I copied this from an email From Mr. Pollan. I’ll delete it (probably) when his book comes out in May, 2018. I’m a fan of Michael’s, I’ve read most of his books. And I’ll be reading this one.
I bothered to copy this here as the topic of “changing your mind” seems to be popular, one we’ve discussed here and on other blogger’s sites. Funny how society converges on the same thing at the same time. Maybe we’re already a hive-mind.
“A trip well worth taking, eye-opening and even mind-blowing.”
Dear Readers,It’s been a while since I’ve written, but I have been busy reporting and writing a new book that I’ve just completed. I’m excited to tell you about it.
HOW TO CHANGE YOUR MIND: What the New Science of Psychedelics Teaches Us About Consciousness, Dying, Addiction, Depression, and Transcendence will be published in May. As the title suggests, the new book represents something of a departure for me—at least from writing about food.(As one early review put it, I’ve turned from “feeding your body to feeding your head.”)But as those of you who have been following my work for a while know, what unifies all my writing is a fascination with our symbiotic relationships with other species in nature, whether for food, beauty, or intoxication. I’ve had a long-standing interest in psychoactive plants and the age-old human desire to change the texture of consciousness. You may recall I wrote about cannabis inThe Botany of Desire and about growing opium in Harper’s several years before that.

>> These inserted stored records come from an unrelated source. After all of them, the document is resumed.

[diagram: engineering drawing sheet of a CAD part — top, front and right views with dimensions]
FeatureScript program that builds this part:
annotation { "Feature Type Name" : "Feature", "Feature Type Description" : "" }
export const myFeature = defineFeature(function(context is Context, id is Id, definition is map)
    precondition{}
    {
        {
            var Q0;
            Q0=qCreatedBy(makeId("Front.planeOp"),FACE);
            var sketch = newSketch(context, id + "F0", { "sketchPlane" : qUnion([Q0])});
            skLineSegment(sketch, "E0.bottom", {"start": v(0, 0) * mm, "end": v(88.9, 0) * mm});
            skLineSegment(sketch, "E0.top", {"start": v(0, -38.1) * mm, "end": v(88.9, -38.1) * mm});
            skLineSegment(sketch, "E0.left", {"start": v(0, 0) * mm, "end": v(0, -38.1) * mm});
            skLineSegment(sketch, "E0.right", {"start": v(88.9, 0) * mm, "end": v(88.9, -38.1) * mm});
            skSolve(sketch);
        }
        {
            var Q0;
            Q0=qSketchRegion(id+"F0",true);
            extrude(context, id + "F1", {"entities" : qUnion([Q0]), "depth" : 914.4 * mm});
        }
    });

The new book grew out of the reporting I did for a 2015 article about psychedelic psychotherapy in the New Yorker, called “The Trip Treatment.” I interviewed a number of cancer patients who, in the course of a single guided session on psilocybin (the main psychoactive molecule in magic mushrooms), had such a powerful mystical experience that their fear of death either faded or vanished altogether. I became curious to learn how that might be possible—how a molecule produced by a mushroom, of all things, could produce such a radical change in the mind of a human, such that death lost its sting.
So began what became a two-year journey into the world of psychedelics—LSD, psilocybin, Ayahuasca and something called 5-MeO-DMT. The book explores the renaissance of scientific research into these compounds and their potential to relieve several kinds of mental suffering, including depression, anxiety, and addiction. I spent time with neuroscientists who are using psychedelics in conjunction with modern brain imaging technologies to probe the mysteries of consciousness and the self. Several of the scientists I met are convinced psychedelics could revolutionize mental healthcare and our understanding of the mind.

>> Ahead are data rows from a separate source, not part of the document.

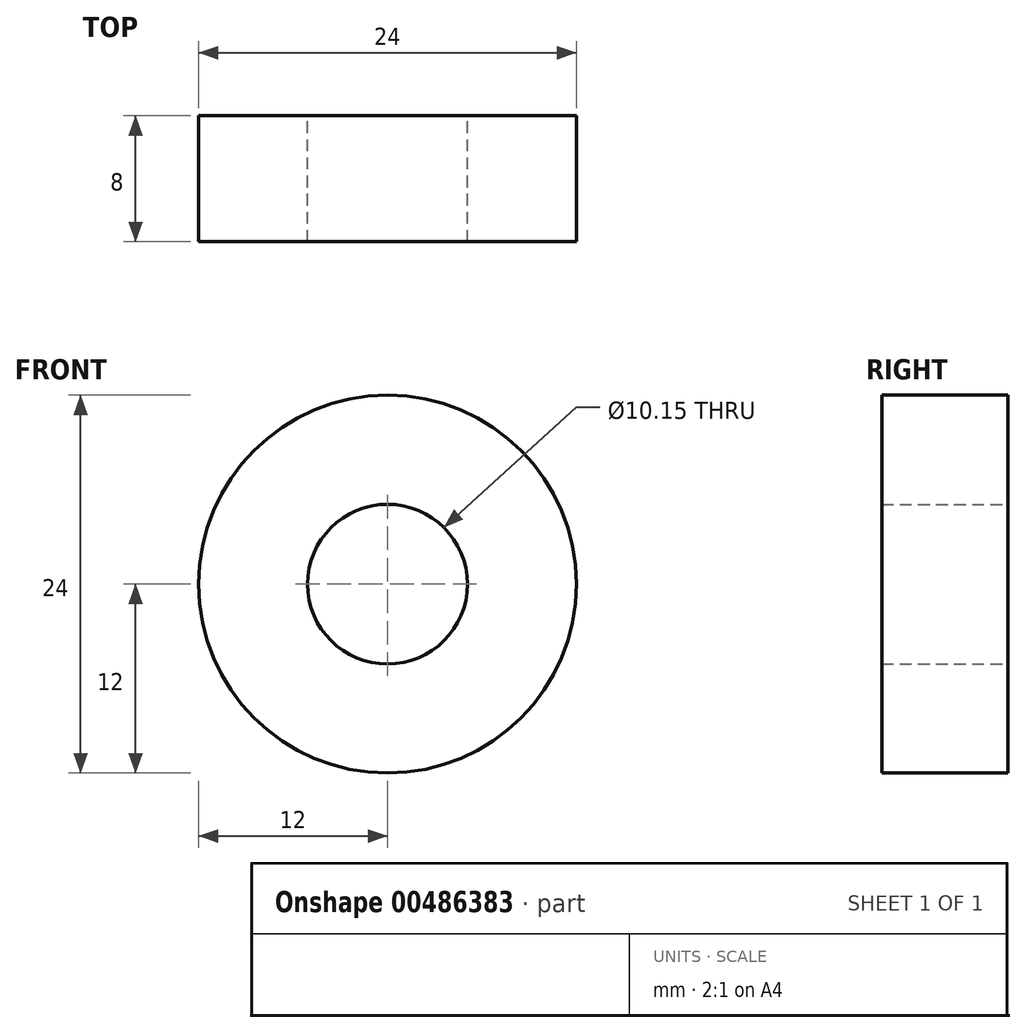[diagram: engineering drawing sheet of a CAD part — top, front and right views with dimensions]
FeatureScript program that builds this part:
annotation { "Feature Type Name" : "Feature", "Feature Type Description" : "" }
export const myFeature = defineFeature(function(context is Context, id is Id, definition is map)
    precondition{}
    {
        {
            var Q0;
            Q0=qCreatedBy(makeId("Front.planeOp"),FACE);
            var sketch = newSketch(context, id + "F0", { "sketchPlane" : qUnion([Q0])});
            skCircle(sketch, "E0", {"center": v(0, 0) * mm, "radius": 12 * mm});
            skCircle(sketch, "E1", {"center": v(0, 0) * mm, "radius": 5.08 * mm});
            skSolve(sketch);
        }
        {
            var Q0;
            Q0 = qSketchRegion(id + "F0", true);
            extrude(context, id + "F1", {"entities" : qUnion([Q0]), "depth" : 8 * mm});
        }
    });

But what I didn’t expect when I embarked on this journey was for it to result in what is surely the most personal book I’ve ever written. As you know, I like to immerse myself in whatever I’m writing—whether that means buying a steer or apprenticing myself to a baker. What began as a third-person journalistic inquiry ended up a first-person quest to learn what these medicines had to teach me about not only the mind but also my mind, and specifically about the nature of spiritual experience. This book has taken me places I’ve never been—indeed, places I didn’t know existed.
As you can imagine, I’m both excited and nervous to publish How to Change Your Mind this spring. I do hope you’ll check it out. I plan to post an excerpt on my website in a couple of months, and will alert you when I do. I’ll soon be updating the website with a rich array of resources on psychedelics. For now, though, here’s the advance review of the book from Kirkus, quoted from above.
I’ll be in touch more regularly in the next few months, to bring you news of the book as well as my extensive speaking schedule this spring. Hope to see you in person at one of these events.